◆ INFORMATION PROVIDED ◆

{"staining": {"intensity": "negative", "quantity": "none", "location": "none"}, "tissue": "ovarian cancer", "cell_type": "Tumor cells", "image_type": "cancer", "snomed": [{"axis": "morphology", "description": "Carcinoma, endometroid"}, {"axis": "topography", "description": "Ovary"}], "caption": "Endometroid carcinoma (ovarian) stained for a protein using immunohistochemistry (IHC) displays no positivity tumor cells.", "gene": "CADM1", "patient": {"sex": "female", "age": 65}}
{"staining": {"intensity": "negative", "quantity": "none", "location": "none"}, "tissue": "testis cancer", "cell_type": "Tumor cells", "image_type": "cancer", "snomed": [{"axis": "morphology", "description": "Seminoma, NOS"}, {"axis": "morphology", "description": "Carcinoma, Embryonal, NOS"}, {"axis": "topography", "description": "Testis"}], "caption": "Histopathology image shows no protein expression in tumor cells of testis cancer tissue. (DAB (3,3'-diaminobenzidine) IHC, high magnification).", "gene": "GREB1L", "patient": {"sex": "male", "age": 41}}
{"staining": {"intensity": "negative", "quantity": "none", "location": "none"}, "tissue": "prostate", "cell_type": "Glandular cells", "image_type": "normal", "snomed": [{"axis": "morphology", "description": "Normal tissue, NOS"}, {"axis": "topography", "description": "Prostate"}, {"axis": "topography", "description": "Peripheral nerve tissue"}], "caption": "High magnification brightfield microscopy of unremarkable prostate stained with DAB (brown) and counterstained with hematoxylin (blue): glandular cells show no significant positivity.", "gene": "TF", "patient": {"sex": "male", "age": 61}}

◆ YOUR INSTRUCTIONS ◆
I need each line above reproduced exactly.

◆ RESPONSE FOR THIS EXERCISE ◆
{"staining": {"intensity": "negative", "quantity": "none", "location": "none"}, "tissue": "ovarian cancer", "cell_type": "Tumor cells", "image_type": "cancer", "snomed": [{"axis": "morphology", "description": "Carcinoma, endometroid"}, {"axis": "topography", "description": "Ovary"}], "caption": "Endometroid carcinoma (ovarian) stained for a protein using immunohistochemistry (IHC) displays no positivity tumor cells.", "gene": "CADM1", "patient": {"sex": "female", "age": 65}}
{"staining": {"intensity": "negative", "quantity": "none", "location": "none"}, "tissue": "testis cancer", "cell_type": "Tumor cells", "image_type": "cancer", "snomed": [{"axis": "morphology", "description": "Seminoma, NOS"}, {"axis": "morphology", "description": "Carcinoma, Embryonal, NOS"}, {"axis": "topography", "description": "Testis"}], "caption": "Histopathology image shows no protein expression in tumor cells of testis cancer tissue. (DAB (3,3'-diaminobenzidine) IHC, high magnification).", "gene": "GREB1L", "patient": {"sex": "male", "age": 41}}
{"staining": {"intensity": "negative", "quantity": "none", "location": "none"}, "tissue": "prostate", "cell_type": "Glandular cells", "image_type": "normal", "snomed": [{"axis": "morphology", "description": "Normal tissue, NOS"}, {"axis": "topography", "description": "Prostate"}, {"axis": "topography", "description": "Peripheral nerve tissue"}], "caption": "High magnification brightfield microscopy of unremarkable prostate stained with DAB (brown) and counterstained with hematoxylin (blue): glandular cells show no significant positivity.", "gene": "TF", "patient": {"sex": "male", "age": 61}}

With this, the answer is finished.